Last week, I was at an undergrad research meeting in Washington, D.C. On the whole, the trip was not highly useful, but I did get a lovely view from my balcony:
It was depressing to hear multiple people say that a lot of undergrad research mentors don’t benefit from working with undergraduates. They see it as a duty that they do somewhat reluctantly. Sort of like cleaning the toilets after a party. The mentors don’t even work directly with the students in some cases, leaving it to grad students and post-docs. I wonder how many students apply to a program and think they’re going to work with a faculty member, only to discover you’re going to get very little face time with the “listed” mentor.
Interestingly, most of the grants go to research intensive universities. A discussion about publishing with undergraduates, though, indicated that the ones at the mainly undergraduate institutions might have better success in publishing papers.
There was no discussion about long term career prospects; i.e., whether all these undergraduate researchers are going to be able to have career prospects at the end of this. To some degree, some people addressed this by asking, “If a student goes on to become a science teacher, is that as much a success as a student who goes into a Ph.D. Program?”

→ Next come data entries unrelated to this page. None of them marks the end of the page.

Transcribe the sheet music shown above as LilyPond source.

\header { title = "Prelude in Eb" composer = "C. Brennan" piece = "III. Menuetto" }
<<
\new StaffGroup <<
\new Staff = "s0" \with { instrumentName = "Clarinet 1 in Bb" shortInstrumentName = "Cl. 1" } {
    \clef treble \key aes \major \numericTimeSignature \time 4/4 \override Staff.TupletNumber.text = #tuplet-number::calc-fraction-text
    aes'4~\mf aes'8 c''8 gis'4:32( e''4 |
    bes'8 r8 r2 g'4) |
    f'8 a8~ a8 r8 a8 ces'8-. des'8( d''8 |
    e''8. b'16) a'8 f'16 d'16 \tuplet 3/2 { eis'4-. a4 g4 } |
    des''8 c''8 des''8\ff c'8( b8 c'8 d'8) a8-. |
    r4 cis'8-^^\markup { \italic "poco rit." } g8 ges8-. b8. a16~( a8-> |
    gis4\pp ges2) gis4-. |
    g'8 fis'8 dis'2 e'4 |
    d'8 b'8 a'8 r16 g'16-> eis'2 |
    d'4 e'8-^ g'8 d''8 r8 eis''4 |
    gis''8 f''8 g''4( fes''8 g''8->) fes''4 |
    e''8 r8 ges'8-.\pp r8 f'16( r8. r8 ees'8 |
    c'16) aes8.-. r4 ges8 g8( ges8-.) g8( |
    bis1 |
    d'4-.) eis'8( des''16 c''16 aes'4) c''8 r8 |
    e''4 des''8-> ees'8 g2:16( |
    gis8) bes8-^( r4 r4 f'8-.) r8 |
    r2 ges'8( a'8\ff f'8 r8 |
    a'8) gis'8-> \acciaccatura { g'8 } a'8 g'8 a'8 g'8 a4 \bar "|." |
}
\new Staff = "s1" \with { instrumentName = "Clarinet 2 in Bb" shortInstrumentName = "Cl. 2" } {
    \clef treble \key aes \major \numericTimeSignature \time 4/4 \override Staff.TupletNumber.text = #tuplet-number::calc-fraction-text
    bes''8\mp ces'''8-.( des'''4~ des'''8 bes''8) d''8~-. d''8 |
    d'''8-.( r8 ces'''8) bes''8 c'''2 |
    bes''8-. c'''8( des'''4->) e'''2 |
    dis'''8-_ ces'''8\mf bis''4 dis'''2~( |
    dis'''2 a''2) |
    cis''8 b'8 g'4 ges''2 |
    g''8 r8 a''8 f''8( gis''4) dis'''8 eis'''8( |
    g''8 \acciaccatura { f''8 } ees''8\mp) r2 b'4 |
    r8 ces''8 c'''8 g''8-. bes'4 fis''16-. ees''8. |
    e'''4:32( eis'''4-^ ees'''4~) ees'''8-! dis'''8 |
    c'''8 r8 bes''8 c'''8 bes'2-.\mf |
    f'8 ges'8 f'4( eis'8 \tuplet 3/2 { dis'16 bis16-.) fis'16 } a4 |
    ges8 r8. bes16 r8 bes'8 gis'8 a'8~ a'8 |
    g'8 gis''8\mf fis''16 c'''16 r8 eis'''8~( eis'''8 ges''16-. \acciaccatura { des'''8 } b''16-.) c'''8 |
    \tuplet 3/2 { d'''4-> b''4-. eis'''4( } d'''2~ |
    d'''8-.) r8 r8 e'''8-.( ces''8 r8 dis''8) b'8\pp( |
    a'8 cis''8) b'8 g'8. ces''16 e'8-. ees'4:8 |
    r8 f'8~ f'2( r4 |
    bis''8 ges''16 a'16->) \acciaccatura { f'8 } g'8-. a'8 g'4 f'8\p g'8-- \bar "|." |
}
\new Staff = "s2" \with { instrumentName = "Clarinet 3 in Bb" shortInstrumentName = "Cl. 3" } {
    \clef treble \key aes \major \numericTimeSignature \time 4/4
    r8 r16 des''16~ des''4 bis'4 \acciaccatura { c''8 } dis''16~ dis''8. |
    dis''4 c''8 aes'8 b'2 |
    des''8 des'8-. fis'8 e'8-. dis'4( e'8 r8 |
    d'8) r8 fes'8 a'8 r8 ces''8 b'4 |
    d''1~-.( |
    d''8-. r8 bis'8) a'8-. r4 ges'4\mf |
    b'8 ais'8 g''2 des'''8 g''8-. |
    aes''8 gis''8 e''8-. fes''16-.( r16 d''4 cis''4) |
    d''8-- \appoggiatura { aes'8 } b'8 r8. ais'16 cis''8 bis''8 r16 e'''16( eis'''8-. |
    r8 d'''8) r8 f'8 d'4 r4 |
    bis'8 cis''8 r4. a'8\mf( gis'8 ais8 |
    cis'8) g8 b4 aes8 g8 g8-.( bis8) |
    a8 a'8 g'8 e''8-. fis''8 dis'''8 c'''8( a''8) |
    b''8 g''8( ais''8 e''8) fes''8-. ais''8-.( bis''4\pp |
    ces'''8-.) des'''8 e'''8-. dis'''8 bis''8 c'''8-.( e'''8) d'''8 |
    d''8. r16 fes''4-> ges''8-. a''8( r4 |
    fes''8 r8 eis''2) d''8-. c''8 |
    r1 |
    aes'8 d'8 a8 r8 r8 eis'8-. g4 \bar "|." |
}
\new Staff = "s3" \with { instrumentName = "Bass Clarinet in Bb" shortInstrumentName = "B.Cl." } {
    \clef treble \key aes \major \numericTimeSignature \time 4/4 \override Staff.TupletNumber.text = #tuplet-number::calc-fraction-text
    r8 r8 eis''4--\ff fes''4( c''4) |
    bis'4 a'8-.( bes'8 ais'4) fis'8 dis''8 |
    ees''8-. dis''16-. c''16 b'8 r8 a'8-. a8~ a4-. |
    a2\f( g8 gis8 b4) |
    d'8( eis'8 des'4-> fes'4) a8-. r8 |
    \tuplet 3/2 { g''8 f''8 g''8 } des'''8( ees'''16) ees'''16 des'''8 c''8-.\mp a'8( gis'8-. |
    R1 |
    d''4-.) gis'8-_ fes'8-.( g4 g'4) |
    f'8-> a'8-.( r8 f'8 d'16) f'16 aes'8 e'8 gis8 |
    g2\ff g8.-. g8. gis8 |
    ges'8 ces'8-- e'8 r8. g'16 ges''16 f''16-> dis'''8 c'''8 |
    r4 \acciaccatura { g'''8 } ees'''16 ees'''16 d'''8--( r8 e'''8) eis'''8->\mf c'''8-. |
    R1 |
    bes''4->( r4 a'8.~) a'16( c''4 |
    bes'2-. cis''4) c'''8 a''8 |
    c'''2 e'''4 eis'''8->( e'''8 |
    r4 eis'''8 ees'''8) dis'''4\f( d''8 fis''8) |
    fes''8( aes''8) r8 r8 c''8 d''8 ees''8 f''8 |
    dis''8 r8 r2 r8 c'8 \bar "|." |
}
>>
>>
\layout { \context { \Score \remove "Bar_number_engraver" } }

While at the meeting, someone asked if there was any drug violence around the region. I said I wasn’t aware of any, but little did I know that waiting on my iPod was a story from The Current about violence in Reynosa, which is right across the border from us.
I did have some time after the meeting to walk around the mall. I stuck to the outside exhibits rather than going into the Smithsonian museums, several of which had long lines and wanted me to check my bag. I did see the signs for a new hall on human origins in the Natural History Museum (right). As I was walking past, I saw one man point at the banners and say to his friend, “That’s where they try to tell you we came from monkeys,” and laugh. (More commentary on the exhibit by Jerry Coyne.)
Going through security was much less annoying than I expected. I got some useful data mining done on the flight between Memphis and McAllen, so I’m glad I brought my netbook after all.
Unfortunately, I seem to have walked past someone who had a virus either in DC or in an airport. I’ve been feeling a little woozy since getting back.